## EXERCISE INSTRUCTIONS
Give back the line that contains "(421, 231) = (498, 237): newspaper" and every following line, exactly as they appear, through the end of the data.
(DATA FOR THE TASK Opens)
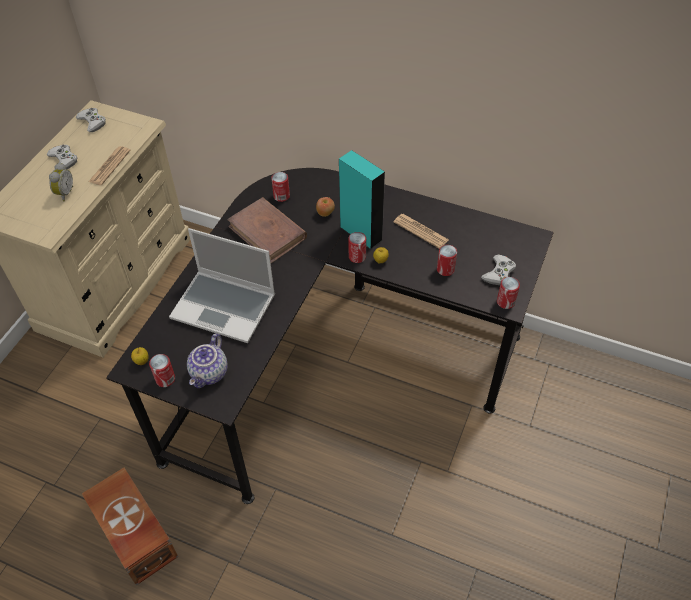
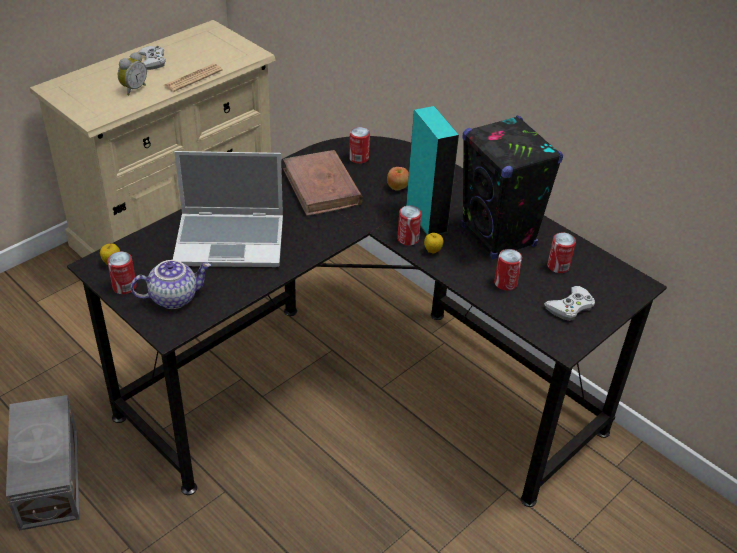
camera: 20 degrees right, 10 degrees down
(92, 122) = (202, 38): white game controller -> none
(134, 536) = (47, 479): brown storage box -> grey storage box
(210, 373) = (174, 297): teapot -> teapot turned 150 degrees counterclockwise
(225, 307) = (231, 241): laptop -> laptop turned 45 degrees counterclockwise
(421, 231) = (498, 237): newspaper -> black speaker
(505, 302) = (561, 339): can -> can (558, 266)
(DATA FOR THE TASK Closes)
## REPLY TO THE EXERCISE
(421, 231) = (498, 237): newspaper -> black speaker
(505, 302) = (561, 339): can -> can (558, 266)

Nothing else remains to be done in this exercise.